The U.S. used the same “commonwealth” term for local government in Puerto Rico in 1950. It did the same in the Northern Mariana Islands in 1976. In the case of both Puerto Rico and the Northern Mariana Islands, the “commonwealth” model of so-called “autonomy” was not a path to sovereign nationhood as it had been in for the Commonwealth of the Philippines. Instead, for the Puerto Rico and NMI the “autonomy” of “commonwealth” was another name for indefinite “unincorporated” territorial status with the same limited rights of self-government as the Philippines, Guam, American Samoa, U.S. Virgin Islands under U.S. imperial rule between 1900 and WWII.
“Commonwealth” under American rule in Puerto Rico
To understand the nature of “commonwealth” in Puerto Rico we have to look back in time to Spanish rule in Puerto Rico.
The Spanish liberal party took control of the government in Madrid in 1897. They did not want to deal with separatism in Puerto Rico. So Madrid granted a so-called “Charter of Autonomy” that was not “independence” or even “sovereignty” in any sense.
The Charter of Autonomy gave limited local power and freedom to organize political parties. That “autonomy” regime existed at the pleasure of the Spanish government. It created no binding rights that Spain could not undo.
The U.S. invaded Cuba and Puerto Rico and ended Spanish colonialism in the Americas in the Spanish American War. That ended the “autonomy” regime in Puerto Rico, but ironically a new autonomy movement in Puerto Rico was encouraged by FDR’s appointed Governor, Rex Tugwell, to prevent a choice between equal integration or independence.
So the U.S. ended up adopting the Spanish autonomy model that the U.S. had ended when it brought democracy and freedom to Puerto Rico. How ironic, right?
Failure of autonomy status models in Spain and Puerto Rico
The 1952 “commonwealth” regime of territorial local government in San Juan is a version of the autonomy model the Spanish tried to use to stave off anti-colonial rebellion in Puerto Rico. The Spanish also employed the same hoax in Catalonia for the same reasons in 1932.
But in all its forms the Spanish model of autonomy instead of equality is a trick. It can be taken away — and has been taken away:
- Spain took local autonomy it had granted away from Puerto Rico by surrendering and ceding Spanish sovereignty over Puerto Rico to the U.S. without consent of its citizens in the colony.
- The U.S. Supreme Court confirmed in 2016 that “commonwealth” remains a territorial status with no vested right of sovereignty, as demonstrated in the 2017 PROMESA law suspending local autonomy under the territorial constitution due to bankruptcy of the “commonwealth” regime.
- Spain outlawed the Catalonian regional government’s assertion of independent national sovereignty in 2017.
The Spanish model of autonomy that just prevents full and equal citizenship is not an American political status solution.
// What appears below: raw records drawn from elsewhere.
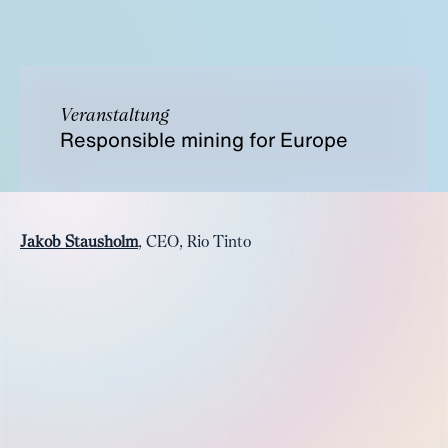
Veranstaltung
Responsible mining for Europe
Jakob Stausholm
, CEO, Rio Tinto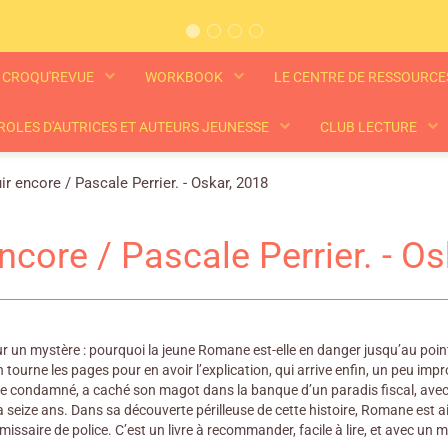
CROQU'REVUE
WORKBOOK
LE CENTRE DE RESSOURC
ROLES D'AUTRICES ET AUTEURS JEUNESSE
CLUB LECTURE
ir encore / Pascale Perrier. - Oskar, 2018
encore / Pascale Perrier. - O
r un mystère : pourquoi la jeune Romane est-elle en danger jusqu’au point q
ourne les pages pour en avoir l’explication, qui arrive enfin, un peu imp
re condamné, a caché son magot dans la banque d’un paradis fiscal, avec la
a seize ans. Dans sa découverte périlleuse de cette histoire, Romane est 
mmissaire de police. C’est un livre à recommander, facile à lire, et avec un m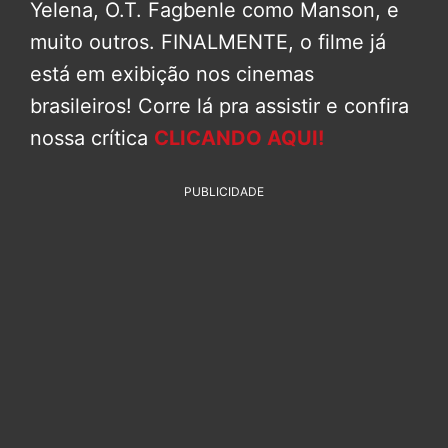
Yelena, O.T. Fagbenle como Manson, e
muito outros. FINALMENTE, o filme já
está em exibição nos cinemas
brasileiros! Corre lá pra assistir e confira
nossa crítica
CLICANDO AQUI!
PUBLICIDADE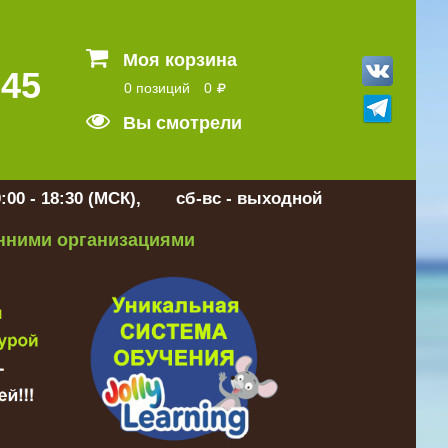
Моя корзина
 45
0 позиций
0
Вы смотрели
:00 - 18:30 (МСК), сб-вс - выходной
онними организациями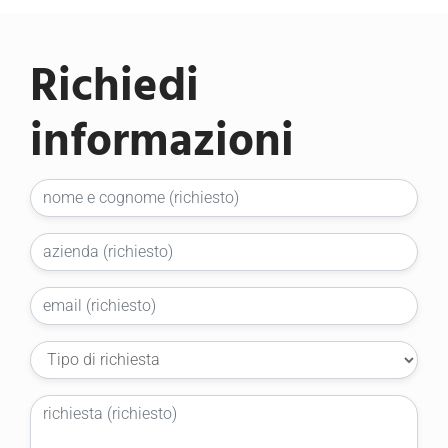
Richiedi
informazioni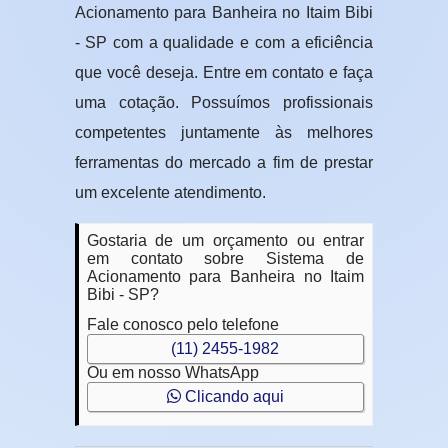
Acionamento para Banheira no Itaim Bibi
- SP com a qualidade e com a eficiência
que você deseja. Entre em contato e faça
uma cotação. Possuímos profissionais
competentes juntamente às melhores
ferramentas do mercado a fim de prestar
um excelente atendimento.
Gostaria de um orçamento ou entrar
em contato sobre Sistema de
Acionamento para Banheira no Itaim
Bibi - SP?
Fale conosco pelo telefone
(11) 2455-1982
Ou em nosso WhatsApp
Clicando aqui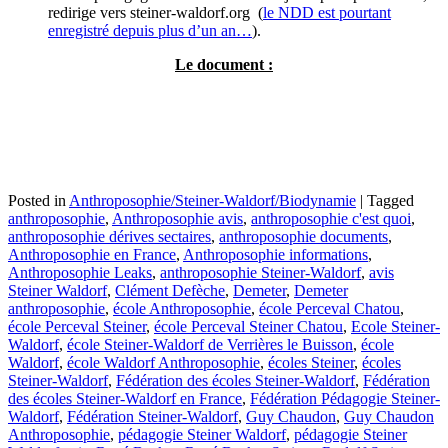
redirige vers steiner-waldorf.org (
le NDD est pourtant
enregistré depuis plus d’un an…
).
Le document :
Posted in
Anthroposophie/Steiner-Waldorf/Biodynamie
|
Tagged
anthroposophie
,
Anthroposophie avis
,
anthroposophie c'est quoi
,
anthroposophie dérives sectaires
,
anthroposophie documents
,
Anthroposophie en France
,
Anthroposophie informations
,
Anthroposophie Leaks
,
anthroposophie Steiner-Waldorf
,
avis
Steiner Waldorf
,
Clément Defèche
,
Demeter
,
Demeter
anthroposophie
,
école Anthroposophie
,
école Perceval Chatou
,
école Perceval Steiner
,
école Perceval Steiner Chatou
,
Ecole Steiner-
Waldorf
,
école Steiner-Waldorf de Verrières le Buisson
,
école
Waldorf
,
école Waldorf Anthroposophie
,
écoles Steiner
,
écoles
Steiner-Waldorf
,
Fédération des écoles Steiner-Waldorf
,
Fédération
des écoles Steiner-Waldorf en France
,
Fédération Pédagogie Steiner-
Waldorf
,
Fédération Steiner-Waldorf
,
Guy Chaudon
,
Guy Chaudon
Anthroposophie
,
pédagogie Steiner Waldorf
,
pédagogie Steiner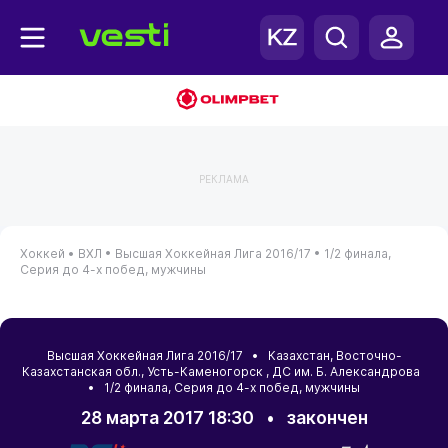
РЕКЛАМА
Хоккей •
ВХЛ •
Высшая Хоккейная Лига 2016/17 •
1/2 финала,
Серия до 4-х побед, мужчины
Высшая Хоккейная Лига 2016/17 •
Казахстан
,
Восточно-
Казахстанская обл.
,
Усть-Каменогорск
, ДС им. Б. Александрова
• 1/2 финала, Серия до 4-х побед, мужчины
28 марта 2017 18:30
•
закончен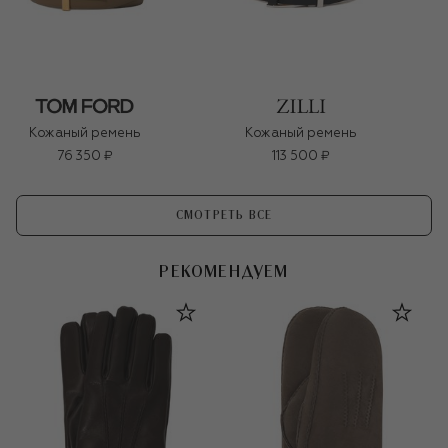
Кожаный ремень
Кожаный ремень
76 350 ₽
113 500 ₽
СМОТРЕТЬ ВСЕ
РЕКОМЕНДУЕМ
Colonialism and racism no excuse for defeatism
The Broadway musical “West Side Story” narrative of Puerto Ricans in America as victims of racism has been replaced by the “Hamilton” narrative of Puerto Ricans joining the ranks of fully empowered Americans.
In America today we don’t surrender to racism. We defeat it. We de-institutionalize it.
To fully and finally end racism we first need to end colonialism.
In the case of Puerto Rico, the voters chose to do that through statehood.
So now what is Congress going to do?
Since 1787 when the Continental Congress adopted the territorial integration plan known as the Northwest Ordinance, the American political status solution has been equal citizenship through statehood or independent separate nationhood.
That led to the abolition of slavery, votes for women, the defeat of fascism and communism in the 20th century, and the work of making America a more perfect union, which still goes on today.
Starting with statehood for the last large U.S. colony eligible for statehood.
“Autonomy” is a failed Spanish device to sustain a colonial condition.
Catalonia may or may not become independent, but for Puerto Rico, statehood is what the people have chosen.